* [Task description]: The reply should consist of one number, the count of lines below in which the word "purchased" appears.

[Extracted records Boundary: Start]

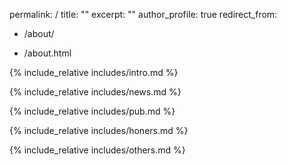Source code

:permalink: /
title: ""
excerpt: ""
author_profile: true
redirect_from:

* /about/

* /about.html


{% include_relative includes/intro.md %}

{% include_relative includes/news.md %}

{% include_relative includes/pub.md %}

{% include_relative includes/honers.md %}

{% include_relative includes/others.md %}
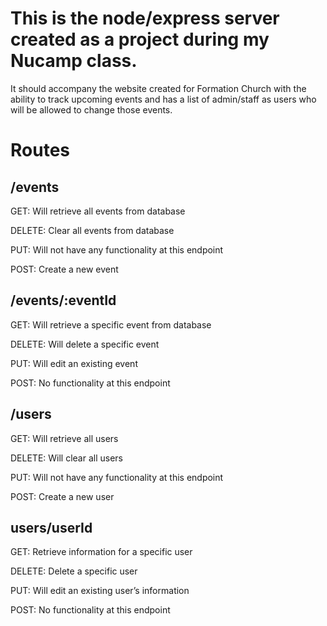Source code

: # This is the node/express server created as a project during my Nucamp class.

It should accompany the website created for Formation Church with the ability to track upcoming events and has a list of admin/staff as users who will be allowed to change those events.

# Routes

## /events
GET: Will retrieve all events from database

DELETE: Clear all events from database

PUT: Will not have any functionality at this endpoint

POST: Create a new event

## /events/:eventId
GET: Will retrieve a specific event from database

DELETE: Will delete a specific event

PUT: Will edit an existing event

POST: No functionality at this endpoint

## /users
GET: Will retrieve all users

DELETE: Will clear all users

PUT: Will not have any functionality at this endpoint

POST: Create a new user

## users/userId
GET: Retrieve information for a specific user

DELETE: Delete a specific user

PUT: Will edit an existing user’s information

POST: No functionality at this endpoint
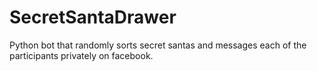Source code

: # SecretSantaDrawer
Python bot that randomly sorts secret santas and messages each of the participants privately on facebook.
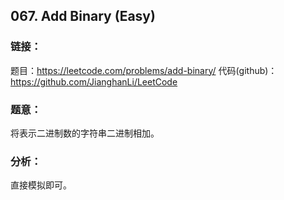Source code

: ## 067. Add Binary (Easy)

### **链接**：
题目：https://leetcode.com/problems/add-binary/
代码(github)：https://github.com/JianghanLi/LeetCode

### **题意**：
将表示二进制数的字符串二进制相加。

### **分析**：
直接模拟即可。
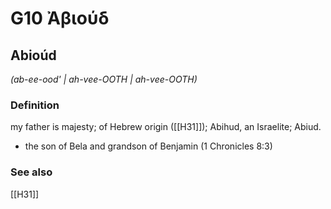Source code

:# G10 Ἀβιούδ

## Abioúd

_(ab-ee-ood' | ah-vee-OOTH | ah-vee-OOTH)_

### Definition

my father is majesty; of Hebrew origin ([[H31]]); Abihud, an Israelite; Abiud.

- the son of Bela and grandson of Benjamin (1 Chronicles 8:3)

### See also

[[H31]]

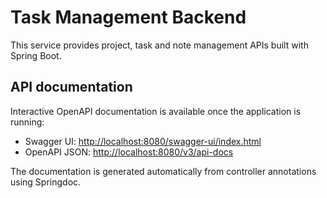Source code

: # Task Management Backend

This service provides project, task and note management APIs built with Spring Boot.

## API documentation

Interactive OpenAPI documentation is available once the application is running:

- Swagger UI: [http://localhost:8080/swagger-ui/index.html](http://localhost:8080/swagger-ui/index.html)
- OpenAPI JSON: [http://localhost:8080/v3/api-docs](http://localhost:8080/v3/api-docs)

The documentation is generated automatically from controller annotations using Springdoc.
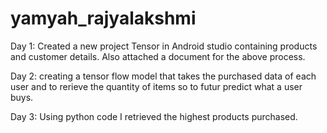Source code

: # yamyah_rajyalakshmi
Day 1: Created a new project Tensor in Android studio containing products and customer details. Also attached a document for the above process.

Day 2: creating a tensor flow model that takes the purchased data of each user and to rerieve the quantity of items so to futur predict what a user buys.

Day 3: Using python code I retrieved the highest products purchased.
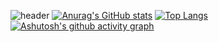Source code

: ![header](https://capsule-render.vercel.app/api?type=wave&color=auto&height=300&section=header&text=yoonalex05&fontSize=90)
[![Anurag's GitHub stats](https://github-readme-stats.vercel.app/api?username=Jungyunhan-ai)](https://github.com/Jungyunhan-ai/github-readme-stats)
[![Top Langs](https://github-readme-stats.vercel.app/api/top-langs/?username=Jungyunhan-ai)](https:Jungyunhan-ai//github.com/Jungyunhan-ai/github-readme-stats)
[![Ashutosh's github activity graph](https://github-readme-activity-graph.vercel.app/graph?username=Ashutosh00710&theme=dracula)](https://github.com/ashutosh00710/github-readme-activity-graph)

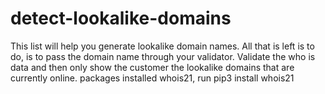 # detect-lookalike-domains
This list will help you generate lookalike domain names. All that is left is to do, is to pass the domain name through your validator. Validate the who is data and then only show the customer the lookalike domains that are currently online. 
packages installed whois21, run pip3 install whois21
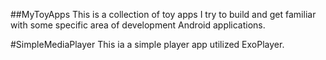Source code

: ##MyToyApps
This is a collection of toy apps I try to build and get familiar with some specific area of development Android applications.

#SimpleMediaPlayer
This ia a simple player app utilized ExoPlayer.
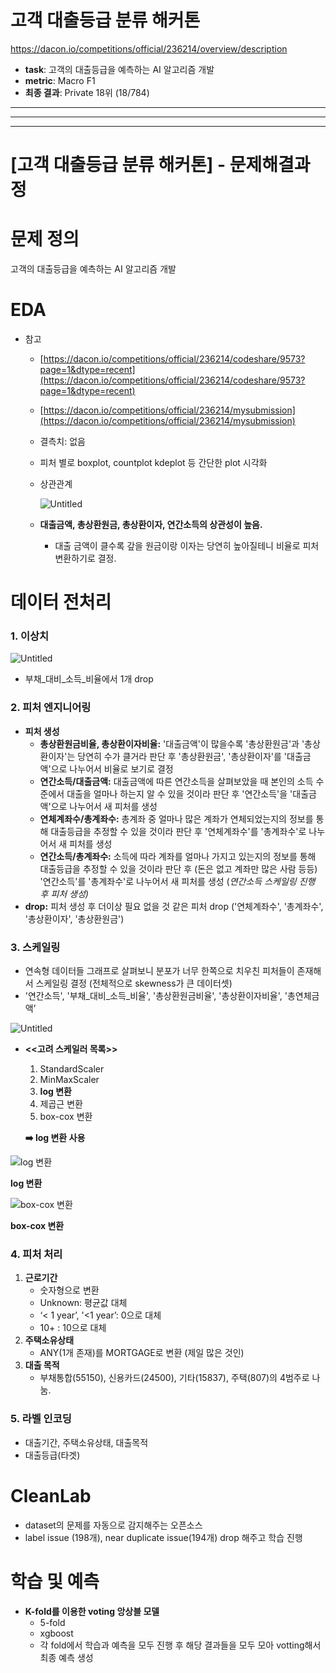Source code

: # 고객 대출등급 분류 해커톤

https://dacon.io/competitions/official/236214/overview/description

- **task**: 고객의 대출등급을 예측하는 AI 알고리즘 개발
- **metric**: Macro F1
- **최종 결과**: Private 18위 (18/784)
---
---
---
# [고객 대출등급 분류 해커톤] - 문제해결과정

# 문제 정의

고객의 대출등급을 예측하는 AI 알고리즘 개발

# EDA

- 참고
    - [https://dacon.io/competitions/official/236214/codeshare/9573?page=1&dtype=recent](https://dacon.io/competitions/official/236214/codeshare/9573?page=1&dtype=recent)
    - [https://dacon.io/competitions/official/236214/mysubmission](https://dacon.io/competitions/official/236214/mysubmission)
    - 결측치: 없음
    - 피처 별로 boxplot, countplot kdeplot 등 간단한 plot 시각화
    - 상관관계
        
        ![Untitled](%5B%E1%84%80%E1%85%A9%E1%84%80%E1%85%A2%E1%86%A8%20%E1%84%83%E1%85%A2%E1%84%8E%E1%85%AE%E1%86%AF%E1%84%83%E1%85%B3%E1%86%BC%E1%84%80%E1%85%B3%E1%86%B8%20%E1%84%87%E1%85%AE%E1%86%AB%E1%84%85%E1%85%B2%20%E1%84%92%E1%85%A2%E1%84%8F%E1%85%A5%E1%84%90%E1%85%A9%E1%86%AB%5D%20-%20%E1%84%86%E1%85%AE%E1%86%AB%E1%84%8C%E1%85%A6%E1%84%92%E1%85%A2%E1%84%80%E1%85%A7%E1%86%AF%E1%84%80%E1%85%AA%E1%84%8C%E1%85%A5%207072d798728846fab71e42d9d29590da/Untitled.png)
        
    - **대출금액, 총상환원금, 총상환이자, 연간소득의 상관성이 높음.**
        - 대출 금액이 클수록 갚을 원금이랑 이자는 당연히 높아질테니 비율로 피처 변환하기로 결정.
    

# 데이터 전처리

### 1. 이상치

![Untitled](%5B%E1%84%80%E1%85%A9%E1%84%80%E1%85%A2%E1%86%A8%20%E1%84%83%E1%85%A2%E1%84%8E%E1%85%AE%E1%86%AF%E1%84%83%E1%85%B3%E1%86%BC%E1%84%80%E1%85%B3%E1%86%B8%20%E1%84%87%E1%85%AE%E1%86%AB%E1%84%85%E1%85%B2%20%E1%84%92%E1%85%A2%E1%84%8F%E1%85%A5%E1%84%90%E1%85%A9%E1%86%AB%5D%20-%20%E1%84%86%E1%85%AE%E1%86%AB%E1%84%8C%E1%85%A6%E1%84%92%E1%85%A2%E1%84%80%E1%85%A7%E1%86%AF%E1%84%80%E1%85%AA%E1%84%8C%E1%85%A5%207072d798728846fab71e42d9d29590da/Untitled%201.png)

- 부채_대비_소득_비율에서 1개 drop

### 2. 피처 엔지니어링

- **피처 생성**
    - **총상환원금비율, 총상환이자비율:** '대출금액'이 많을수록 '총상환원금'과 '총상환이자'는 당연히 수가 클거라 판단 후 '총상환원금', '총상환이자'를 '대출금액'으로 나누어서 비율로 보기로 결정
    - **연간소득/대출금액:** 대출금액에 따른 연간소득을 살펴보았을 때 본인의 소득 수준에서 대출을 얼마나 하는지 알 수 있을 것이라 판단 후 '연간소득'을 '대출금액'으로 나누어서 새 피처를 생성
    - **연체계좌수/총계좌수:** 총계좌 중 얼마나 많은 계좌가 연체되었는지의 정보를 통해 대출등급을 추정할 수 있을 것이라 판단 후 '연체계좌수'를 '총계좌수'로 나누어서 새 피처를 생성
    - **연간소득/총계좌수:** 소득에 따라 계좌를 얼마나 가지고 있는지의 정보를 통해 대출등급을 추정할 수 있을 것이라 판단 후 (돈은 없고 계좌만 많은 사람 등등) '연간소득'를 '총계좌수'로 나누어서 새 피처를 생성
    (*연간소득 스케일링 진행 후 피처 생성)*
- **drop:** 피처 생성 후 더이상 필요 없을 것 같은 피처 drop ('연체계좌수', '총계좌수', '총상환이자', '총상환원금')

### 3. 스케일링

- 연속형 데이터들 그래프로 살펴보니 분포가 너무 한쪽으로 치우친 피처들이 존재해서 스케일링 결정
(전체적으로 skewness가 큰 데이터셋)
- '연간소득', '부채_대비_소득_비율', '총상환원금비율', '총상환이자비율', '총연체금액’

![Untitled](%5B%E1%84%80%E1%85%A9%E1%84%80%E1%85%A2%E1%86%A8%20%E1%84%83%E1%85%A2%E1%84%8E%E1%85%AE%E1%86%AF%E1%84%83%E1%85%B3%E1%86%BC%E1%84%80%E1%85%B3%E1%86%B8%20%E1%84%87%E1%85%AE%E1%86%AB%E1%84%85%E1%85%B2%20%E1%84%92%E1%85%A2%E1%84%8F%E1%85%A5%E1%84%90%E1%85%A9%E1%86%AB%5D%20-%20%E1%84%86%E1%85%AE%E1%86%AB%E1%84%8C%E1%85%A6%E1%84%92%E1%85%A2%E1%84%80%E1%85%A7%E1%86%AF%E1%84%80%E1%85%AA%E1%84%8C%E1%85%A5%207072d798728846fab71e42d9d29590da/Untitled%202.png)

- **<<고려 스케일러 목록>>**
    1. StandardScaler
    2. MinMaxScaler
    3. **log 변환**
    4. 제곱근 변환
    5. box-cox 변환 
    
    **➡️ log 변환 사용**
    

![**log 변환**](%5B%E1%84%80%E1%85%A9%E1%84%80%E1%85%A2%E1%86%A8%20%E1%84%83%E1%85%A2%E1%84%8E%E1%85%AE%E1%86%AF%E1%84%83%E1%85%B3%E1%86%BC%E1%84%80%E1%85%B3%E1%86%B8%20%E1%84%87%E1%85%AE%E1%86%AB%E1%84%85%E1%85%B2%20%E1%84%92%E1%85%A2%E1%84%8F%E1%85%A5%E1%84%90%E1%85%A9%E1%86%AB%5D%20-%20%E1%84%86%E1%85%AE%E1%86%AB%E1%84%8C%E1%85%A6%E1%84%92%E1%85%A2%E1%84%80%E1%85%A7%E1%86%AF%E1%84%80%E1%85%AA%E1%84%8C%E1%85%A5%207072d798728846fab71e42d9d29590da/Untitled%203.png)

**log 변환**

![**box-cox 변환**](%5B%E1%84%80%E1%85%A9%E1%84%80%E1%85%A2%E1%86%A8%20%E1%84%83%E1%85%A2%E1%84%8E%E1%85%AE%E1%86%AF%E1%84%83%E1%85%B3%E1%86%BC%E1%84%80%E1%85%B3%E1%86%B8%20%E1%84%87%E1%85%AE%E1%86%AB%E1%84%85%E1%85%B2%20%E1%84%92%E1%85%A2%E1%84%8F%E1%85%A5%E1%84%90%E1%85%A9%E1%86%AB%5D%20-%20%E1%84%86%E1%85%AE%E1%86%AB%E1%84%8C%E1%85%A6%E1%84%92%E1%85%A2%E1%84%80%E1%85%A7%E1%86%AF%E1%84%80%E1%85%AA%E1%84%8C%E1%85%A5%207072d798728846fab71e42d9d29590da/Untitled%204.png)

**box-cox 변환**

### 4. 피처 처리

1. **근로기간**
    - 숫자형으로 변환
    - Unknown: 평균값 대체
    - ‘< 1 year’, '<1 year’: 0으로 대체
    - 10+ : 10으로 대체
2. **주택소유상태**
    - ANY(1개 존재)를 MORTGAGE로 변환 (제일 많은 것인)
3. **대출 목적**
    - 부채통합(55150), 신용카드(24500), 기타(15837), 주택(807)의 4범주로 나눔.

### **5. 라벨 인코딩**

- 대출기간, 주택소유상태, 대출목적
- 대출등급(타겟)

# CleanLab

- dataset의 문제를 자동으로 감지해주는 오픈소스
- label issue (198개), near duplicate issue(194개) drop 해주고 학습 진행

# 학습 및 예측

- **K-fold를 이용한 voting 앙상블 모델**
    - 5-fold
    - xgboost
    - 각 fold에서 학습과 예측을 모두 진행 후 해당 결과들을 모두 모아 votting해서 최종 예측 생성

[Extracted records Boundary: End]

* [Exercise output]: 2